◆ DIRECTIONS FOR THIS TASK
Please copy out word for word the lines of the records below, starting with the line containing "phylum: Tracheophyta" and ending with the line containing "scientific name: Cornus sericea", both included.

◆ ENTRIES SHOWN
[START]

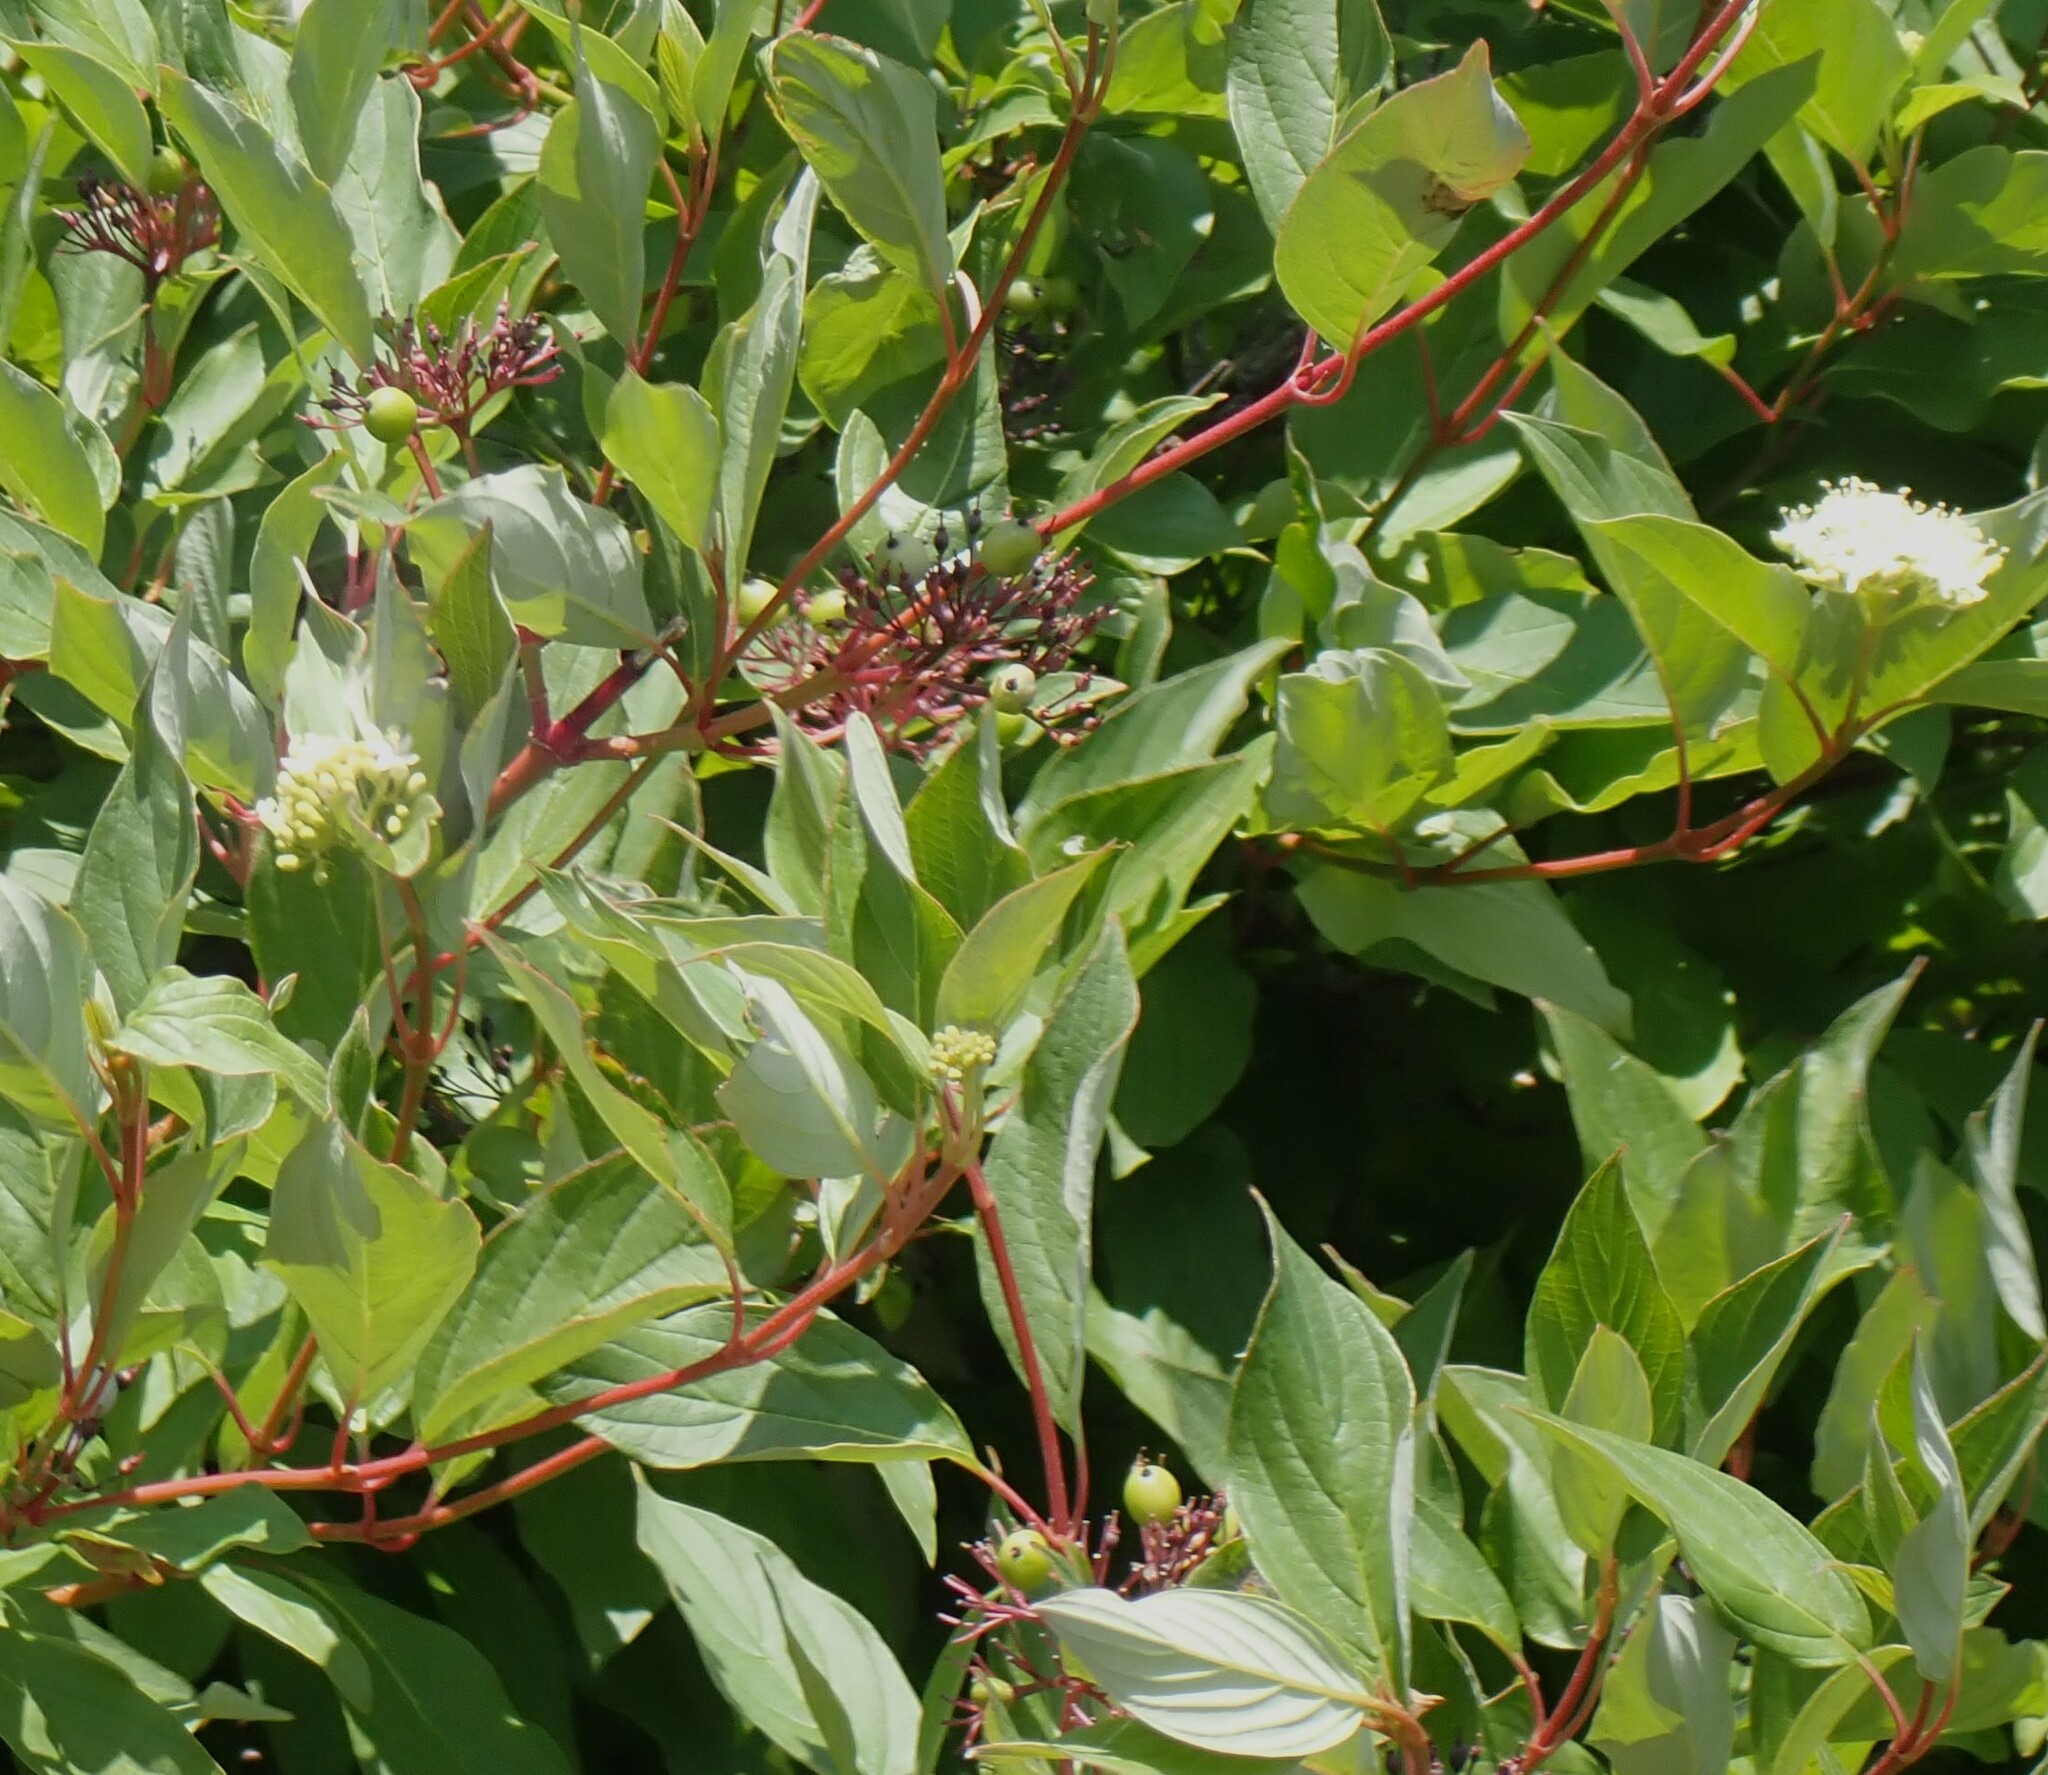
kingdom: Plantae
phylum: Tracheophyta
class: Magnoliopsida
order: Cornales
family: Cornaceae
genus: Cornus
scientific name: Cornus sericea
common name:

[END]
[START]

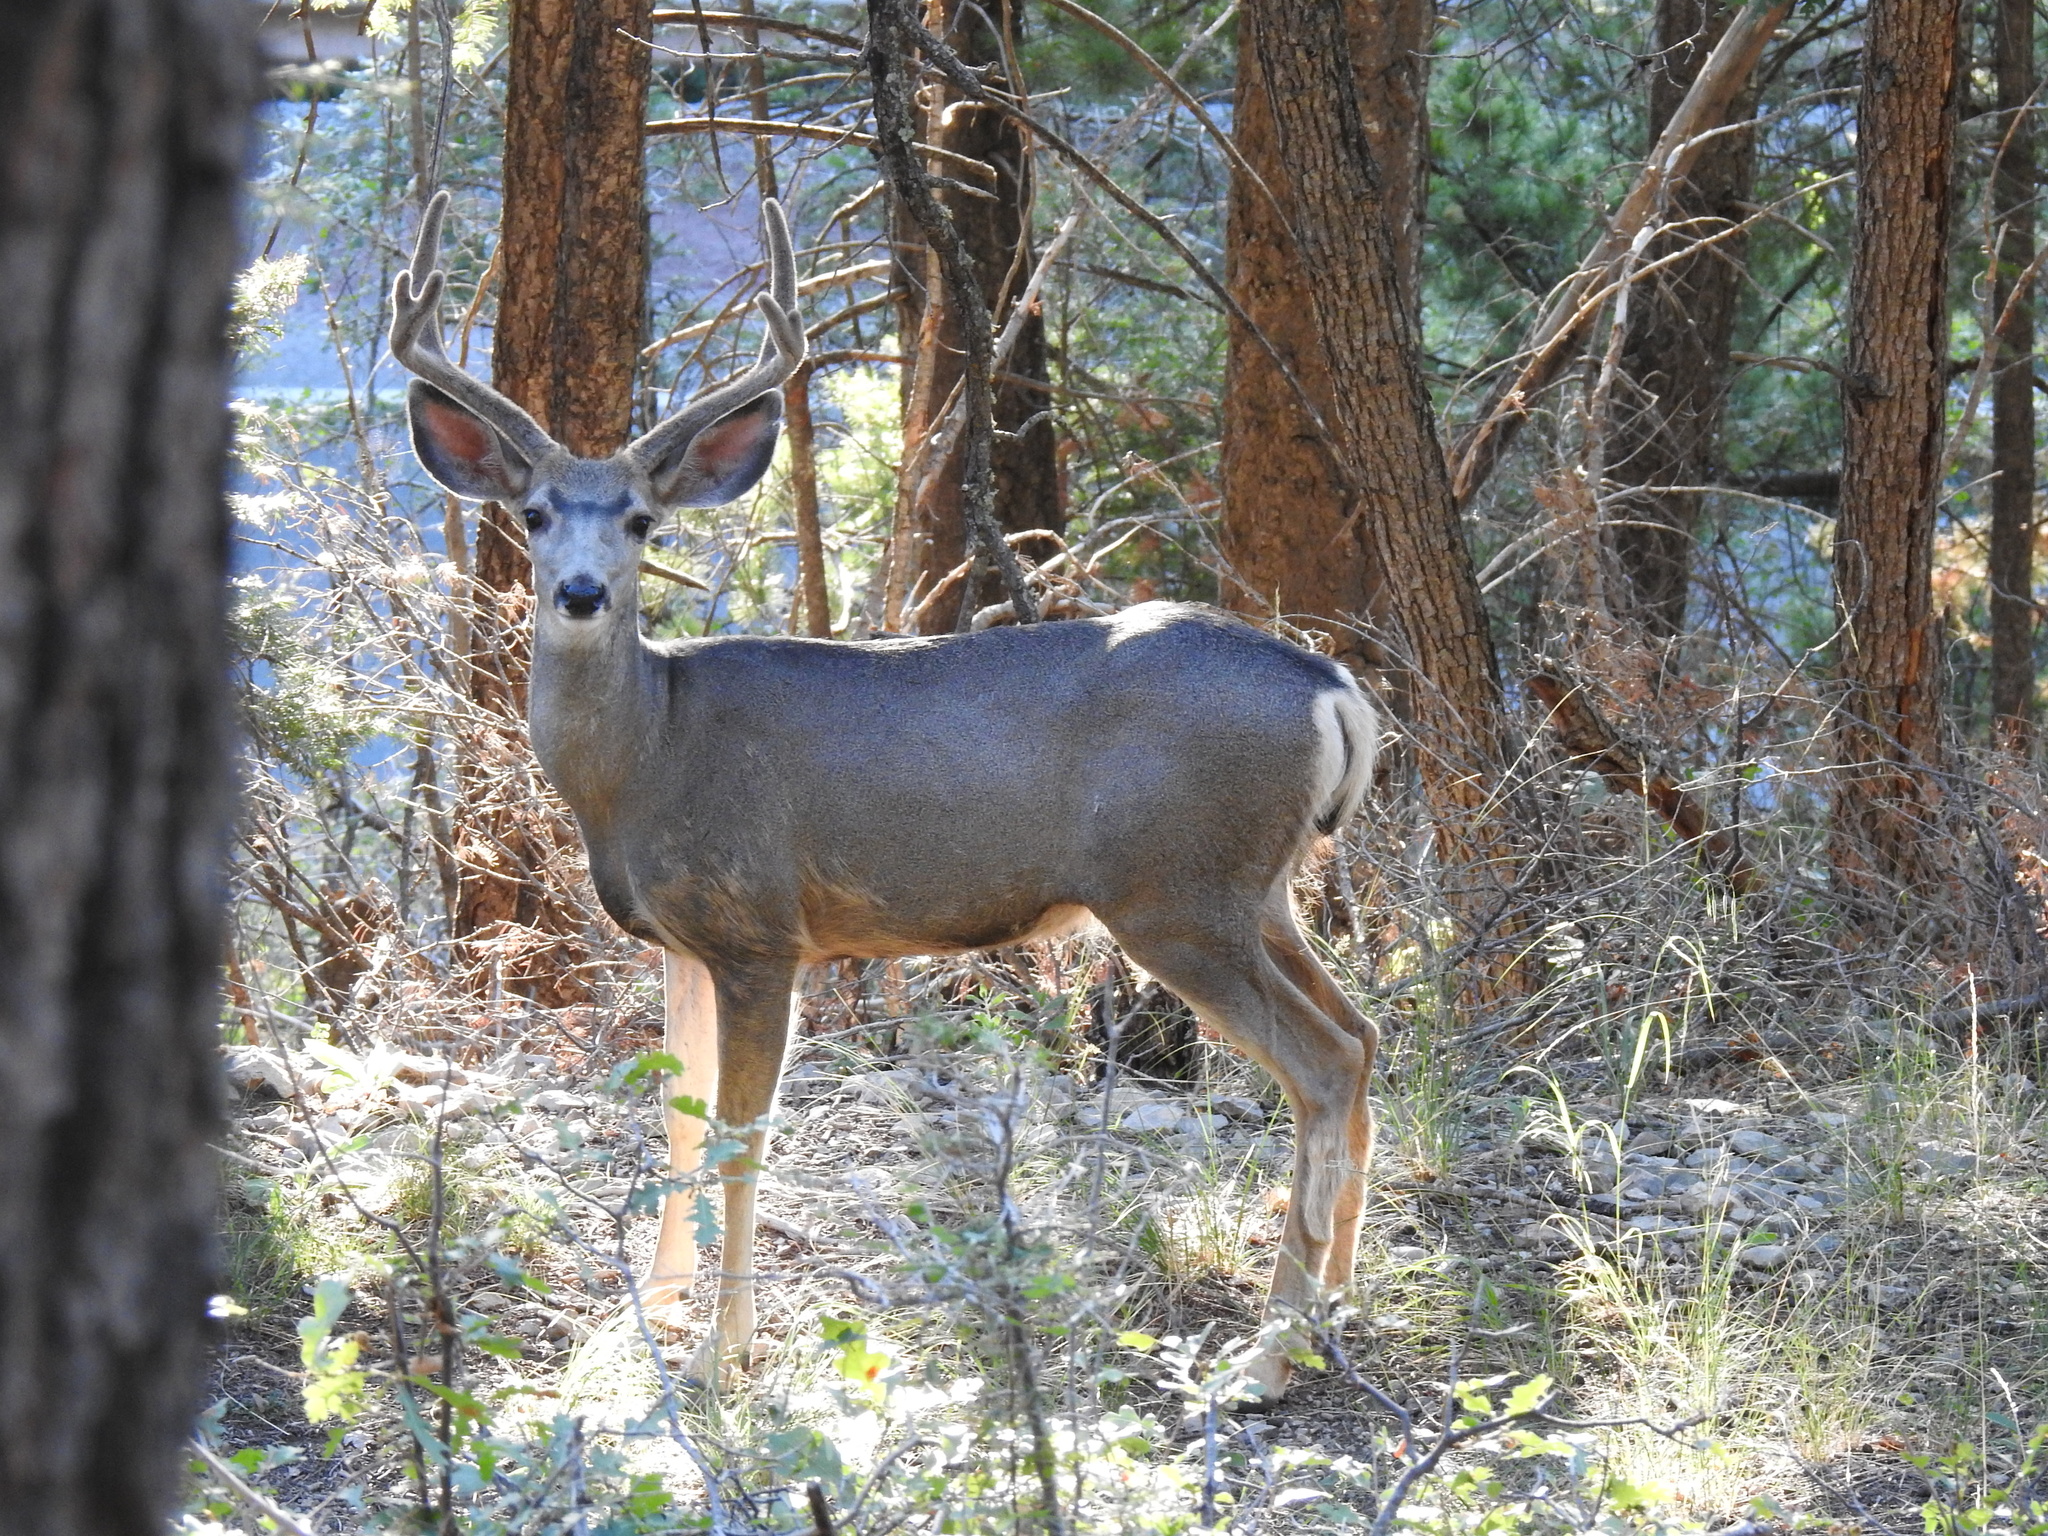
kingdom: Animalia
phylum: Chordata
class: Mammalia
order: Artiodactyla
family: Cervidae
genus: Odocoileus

[END]

◆ SOLUTION TO THE EXERCISE
phylum: Tracheophyta
class: Magnoliopsida
order: Cornales
family: Cornaceae
genus: Cornus
scientific name: Cornus sericea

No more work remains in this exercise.